#### Exercise:
Carry on the passage about the global shortage of fresh water, picking up after its final sentence.

But this necessity of life is not evenly distributed around the globe. Canada, blessed with the world's biggest freshwater supply, takes it for granted - or sees it as the next big export item.
Not so in the Middle East, with a population that doubles every few decades and a landscape that for the most part looks a lot like Jordan's: 85 per cent sand. Jordanians use about 200 cubic metres of water a year. The world average is 7,700.
And the Middle East is hardly alone in its worries over water. An estimated 500 million people on the planet now live in countries critically short of water. By 2025, that figure will leap to three billion.
Already, the "severe water scarcity presents the single biggest threat to future food production," argues Sandra Postel, director of the U.S.-based Global Water Policy Project, "Even now," she wrote in the February, 2001, issue of Scientific American, "many freshwater sources . . . are stressed beyond their limits."
A new euphemism - water vulnerability - has been coined to describe the looming shortage, which ranks, along with the planet's disappearing forest cover and the rapid change in its climate, as one of the great threats to modern life. Like the other injuries to the planet, this water problem has been orchestrated by humanity - now such a powerful force that it rivals the four elements the ancient Greeks believed make up the universe.

(Items stored from a collection)
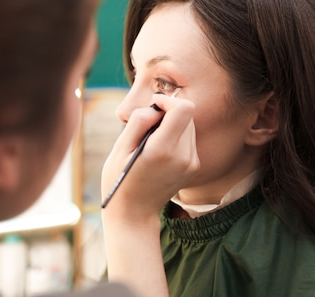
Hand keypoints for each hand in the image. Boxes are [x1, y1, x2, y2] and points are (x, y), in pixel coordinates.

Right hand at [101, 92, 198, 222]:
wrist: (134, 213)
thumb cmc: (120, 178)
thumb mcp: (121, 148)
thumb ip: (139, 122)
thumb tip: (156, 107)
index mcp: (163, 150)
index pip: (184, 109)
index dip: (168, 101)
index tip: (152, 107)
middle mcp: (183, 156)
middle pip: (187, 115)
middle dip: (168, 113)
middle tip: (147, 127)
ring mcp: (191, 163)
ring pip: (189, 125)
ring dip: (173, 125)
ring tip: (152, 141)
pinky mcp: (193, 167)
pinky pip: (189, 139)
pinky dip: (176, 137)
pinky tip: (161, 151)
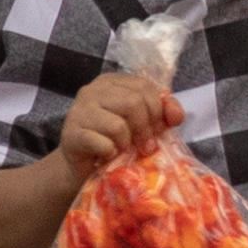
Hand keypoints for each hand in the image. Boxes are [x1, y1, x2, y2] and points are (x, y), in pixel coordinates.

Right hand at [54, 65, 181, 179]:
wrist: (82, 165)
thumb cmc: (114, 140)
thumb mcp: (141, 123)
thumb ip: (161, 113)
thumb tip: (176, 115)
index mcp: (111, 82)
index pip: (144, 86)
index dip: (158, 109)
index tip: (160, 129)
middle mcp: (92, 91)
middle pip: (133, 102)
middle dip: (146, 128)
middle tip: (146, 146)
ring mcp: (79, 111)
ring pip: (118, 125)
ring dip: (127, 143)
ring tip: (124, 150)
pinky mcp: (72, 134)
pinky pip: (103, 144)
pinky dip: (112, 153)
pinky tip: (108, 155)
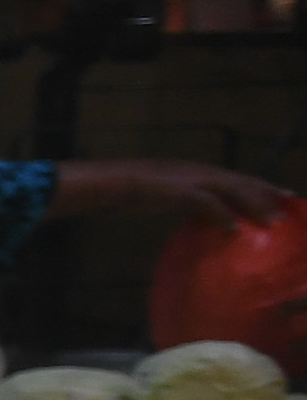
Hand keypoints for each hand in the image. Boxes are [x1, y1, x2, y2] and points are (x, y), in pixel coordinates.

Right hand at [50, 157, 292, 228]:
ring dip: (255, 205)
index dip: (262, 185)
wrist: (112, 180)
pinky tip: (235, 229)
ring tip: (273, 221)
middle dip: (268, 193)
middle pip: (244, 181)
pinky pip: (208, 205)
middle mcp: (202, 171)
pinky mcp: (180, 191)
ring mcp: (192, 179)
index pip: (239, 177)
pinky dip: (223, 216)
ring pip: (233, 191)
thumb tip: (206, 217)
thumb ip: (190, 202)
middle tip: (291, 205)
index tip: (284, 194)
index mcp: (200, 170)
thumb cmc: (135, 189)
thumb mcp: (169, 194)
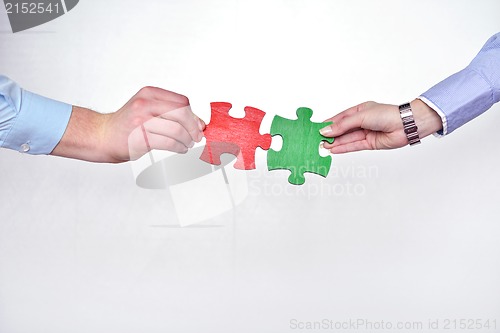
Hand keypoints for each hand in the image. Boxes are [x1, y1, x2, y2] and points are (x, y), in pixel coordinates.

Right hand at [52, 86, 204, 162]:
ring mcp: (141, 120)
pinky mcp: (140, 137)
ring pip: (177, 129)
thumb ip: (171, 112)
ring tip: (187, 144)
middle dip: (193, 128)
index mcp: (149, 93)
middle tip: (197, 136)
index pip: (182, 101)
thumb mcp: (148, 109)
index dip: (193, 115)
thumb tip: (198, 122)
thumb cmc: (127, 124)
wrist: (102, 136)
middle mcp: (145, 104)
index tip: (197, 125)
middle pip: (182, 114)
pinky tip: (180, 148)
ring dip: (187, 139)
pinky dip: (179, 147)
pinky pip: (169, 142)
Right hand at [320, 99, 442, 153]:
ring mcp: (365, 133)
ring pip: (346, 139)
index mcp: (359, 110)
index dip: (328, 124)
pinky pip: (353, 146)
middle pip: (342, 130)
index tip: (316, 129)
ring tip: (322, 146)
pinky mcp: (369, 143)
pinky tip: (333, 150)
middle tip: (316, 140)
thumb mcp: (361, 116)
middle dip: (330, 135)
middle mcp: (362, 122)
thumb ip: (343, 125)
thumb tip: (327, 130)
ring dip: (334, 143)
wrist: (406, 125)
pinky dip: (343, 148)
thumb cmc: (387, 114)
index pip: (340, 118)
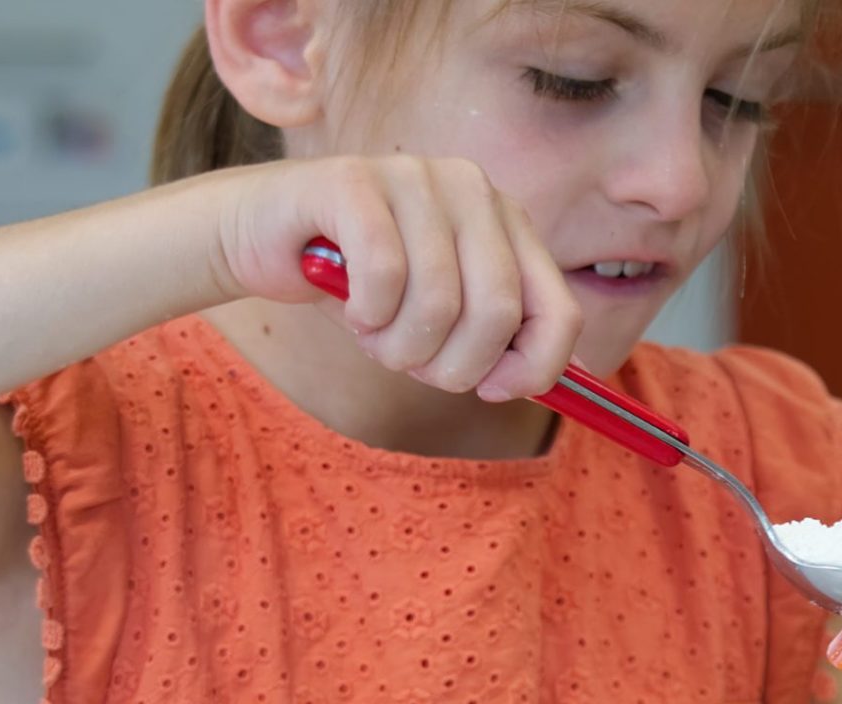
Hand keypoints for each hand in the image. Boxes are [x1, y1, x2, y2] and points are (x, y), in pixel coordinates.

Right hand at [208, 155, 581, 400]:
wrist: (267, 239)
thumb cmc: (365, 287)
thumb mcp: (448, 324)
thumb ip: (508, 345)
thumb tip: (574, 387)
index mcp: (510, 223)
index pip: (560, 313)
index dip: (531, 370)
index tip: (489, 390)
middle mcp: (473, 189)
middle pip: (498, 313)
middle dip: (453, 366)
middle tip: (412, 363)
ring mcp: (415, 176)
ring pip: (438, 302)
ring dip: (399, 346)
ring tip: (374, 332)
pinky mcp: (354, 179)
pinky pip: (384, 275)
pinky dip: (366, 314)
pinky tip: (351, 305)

#### Output:
Water should be the ultimate renewable resource. According to its natural cycle, it evaporates, collects in the air and then falls as rain. Some of it leaves the planet's surface, eventually filtering through the purifying barrier of Earth and recharging underground aquifers. The net sum of water on the planet does not change.
But humans are bungling their stewardship of freshwater stores all over the world - even, as Canadians well know, in places blessed with an abundance.
Not only has pollution destroyed part of the water supply, but human development has reduced the amount of water that exists in its most useful state: liquid. As global warming drives Earth's temperatures upward, notes Roger Street, a specialist in climate change at Environment Canada, the atmosphere retains more and more water in vapour form.
And as irrigated agriculture grows, humans have been drilling ever deeper, in effect "mining" subterranean water so quickly and on such a grand scale that vital reservoirs simply cannot replenish themselves.
Levels in some parts of Mexico are falling as much as three metres a year, and the High Plains Aquifer, which lies beneath the heartland of the United States and supplies about 30 per cent of the nation's irrigation supply, is in an alarming decline. Closer to home, the Abbotsford Aquifer in British Columbia is polluted with nitrates, the waste products of farming. It supplies more than 100,000 people in Abbotsford and neighbouring Washington State, but almost three-quarters of the samples taken since 1992 have shown unsafe nitrate levels. Some were nine times what is considered tolerable.
The International Water Management Institute has catalogued the double-fronted attack on the water table in north China's Fuyang Basin. Industry is siphoning off the surface water and polluting it while farmers have resorted to drilling wells to irrigate their crops. The result has been disastrous. From 1967 to 2000, the water table in the basin has fallen as much as 50 metres.
In parts of South Asia, humans have extracted so much of the underground supply that this normally pristine source is too feeble to keep out the contaminants contained in the surrounding land. The natural ability of Earth to purify the water has been spoiled simply by lack of volume.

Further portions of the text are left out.